■ Record excerpts ■
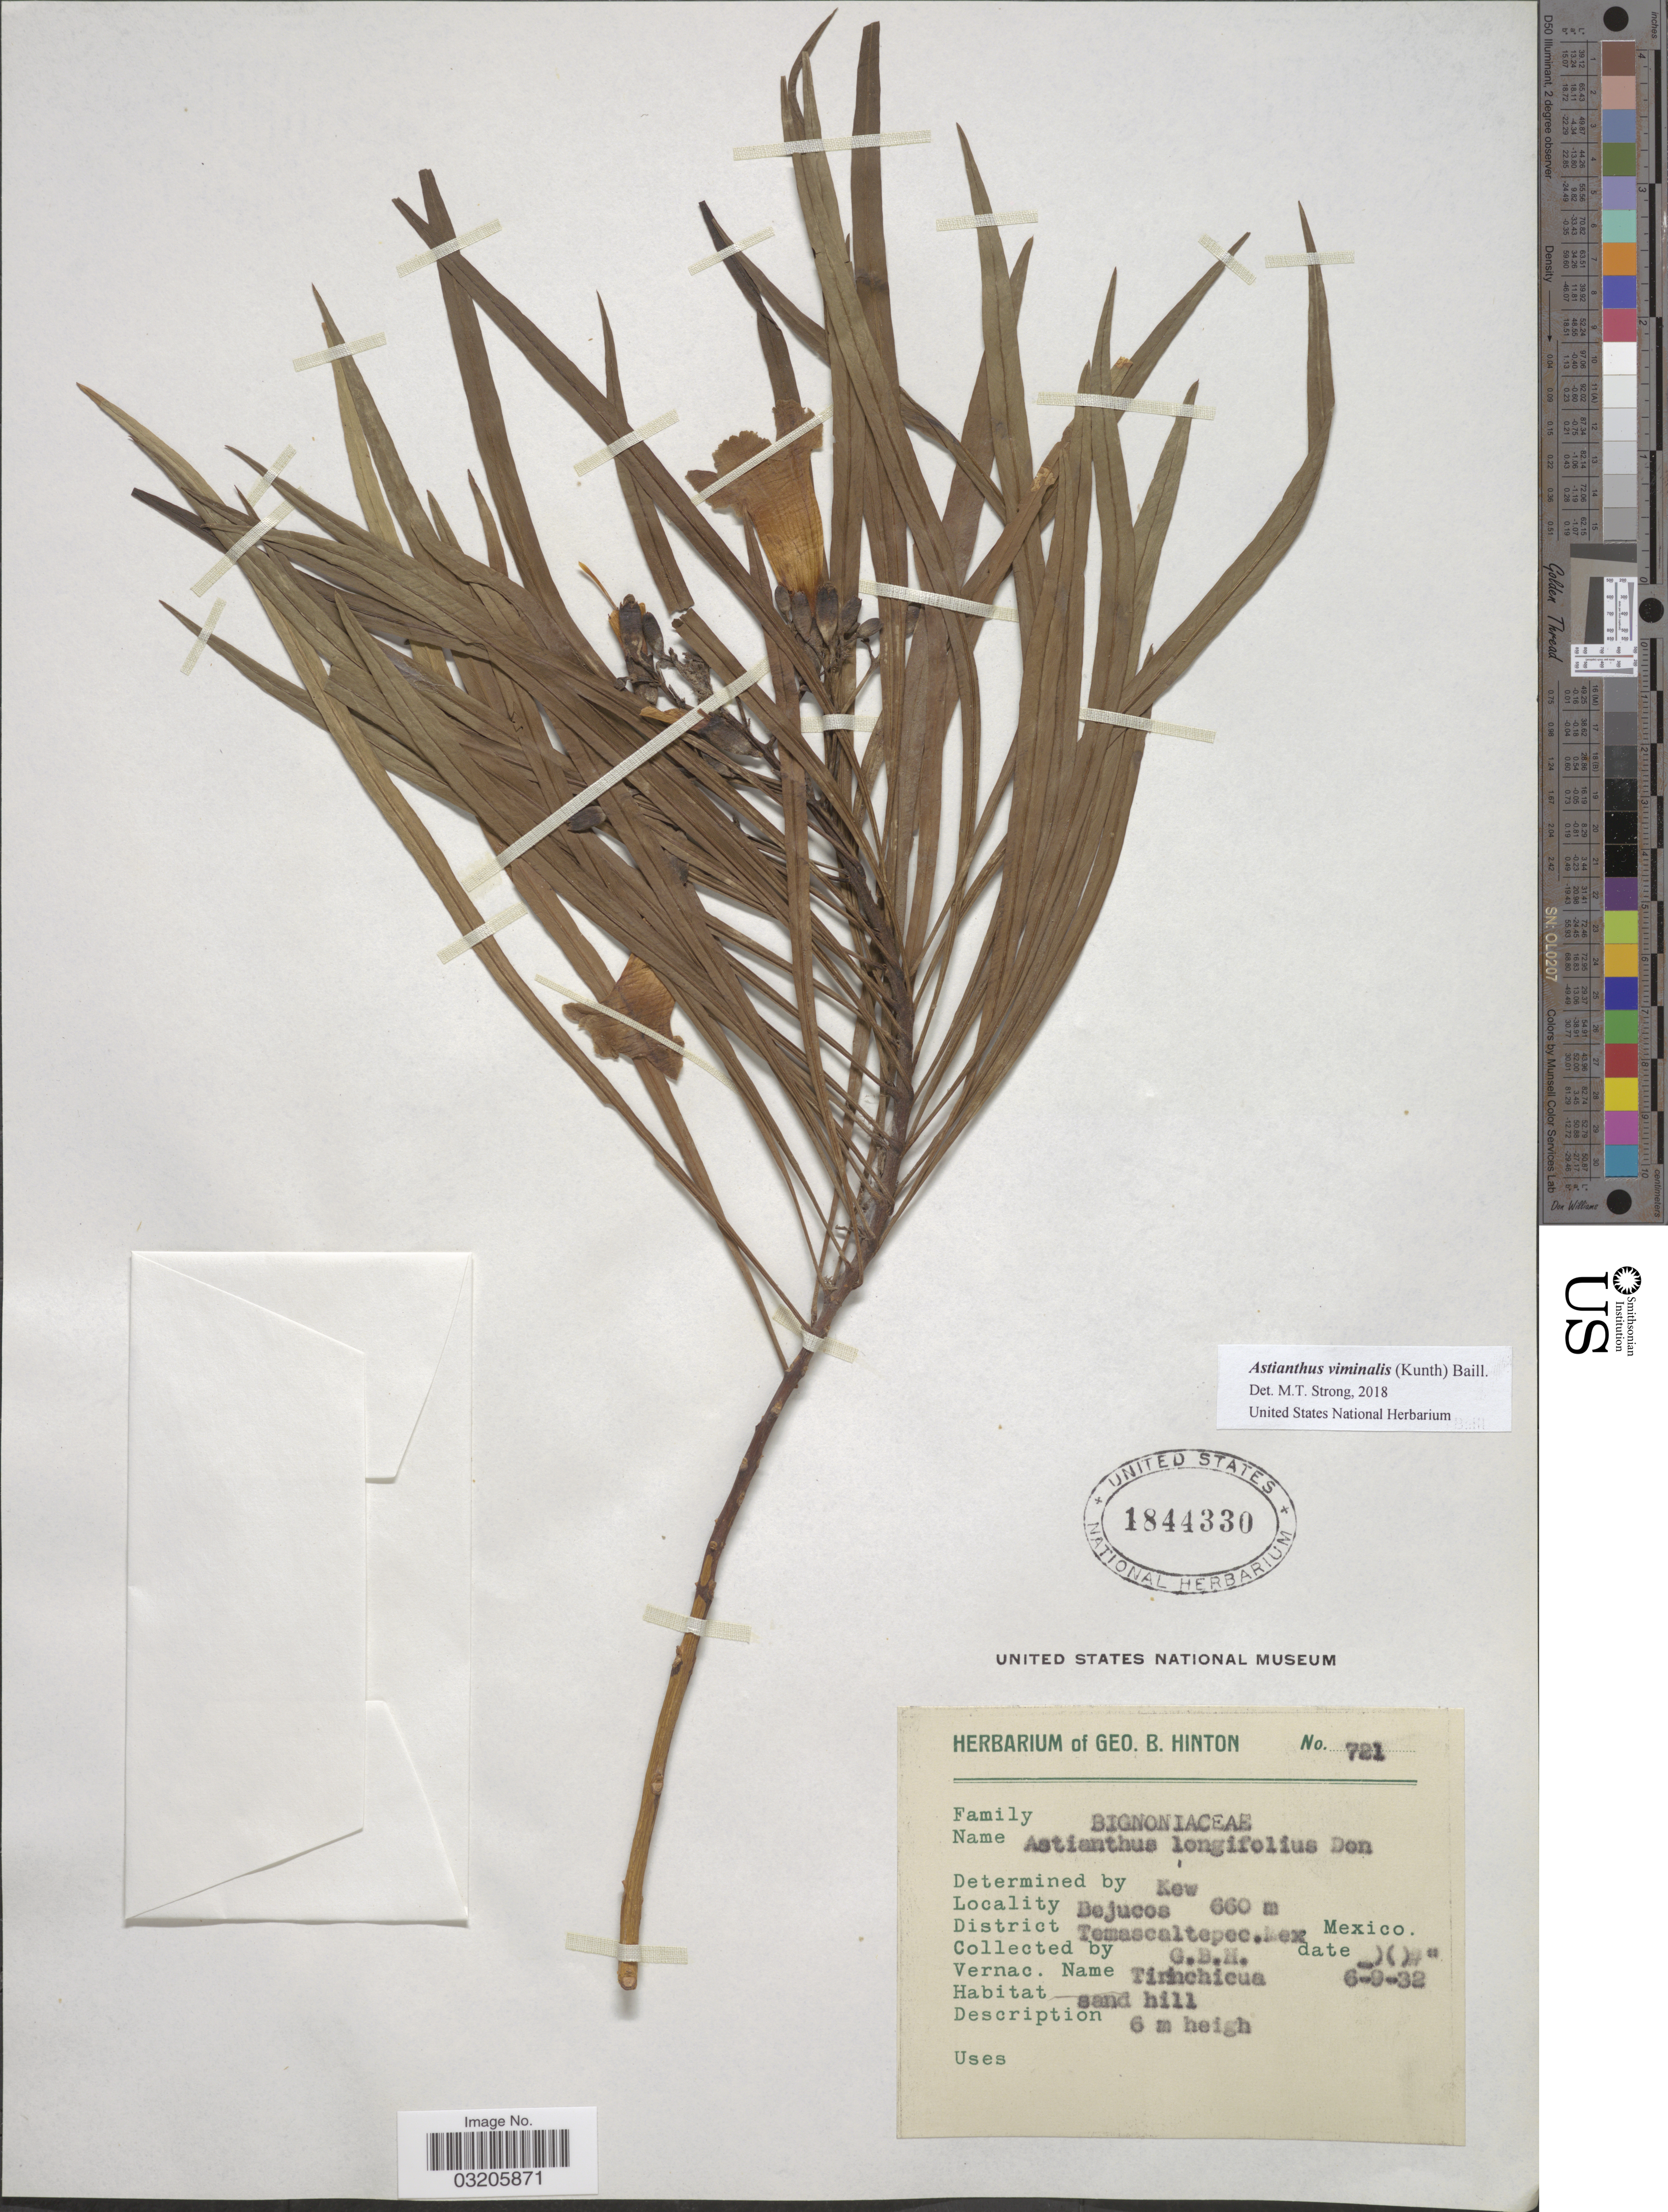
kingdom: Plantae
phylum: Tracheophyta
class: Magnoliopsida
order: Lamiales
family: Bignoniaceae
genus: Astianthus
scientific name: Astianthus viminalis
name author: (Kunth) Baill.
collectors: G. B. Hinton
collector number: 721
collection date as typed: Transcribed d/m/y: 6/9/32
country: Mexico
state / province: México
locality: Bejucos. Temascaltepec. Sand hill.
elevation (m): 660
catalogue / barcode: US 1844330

■ Problem statement ■
Copy the lines from the one holding "order: Lamiales" through the end of the records, inclusive, substituting "site" for "locality" and changing nothing else.

■ The output ■
order: Lamiales
family: Bignoniaceae
genus: Astianthus
scientific name: Astianthus viminalis
name author: (Kunth) Baill.
collectors: G. B. Hinton
collector number: 721
collection date as typed: Transcribed d/m/y: 6/9/32
country: Mexico
state / province: México
site: Bejucos. Temascaltepec. Sand hill.
elevation (m): 660
catalogue / barcode: US 1844330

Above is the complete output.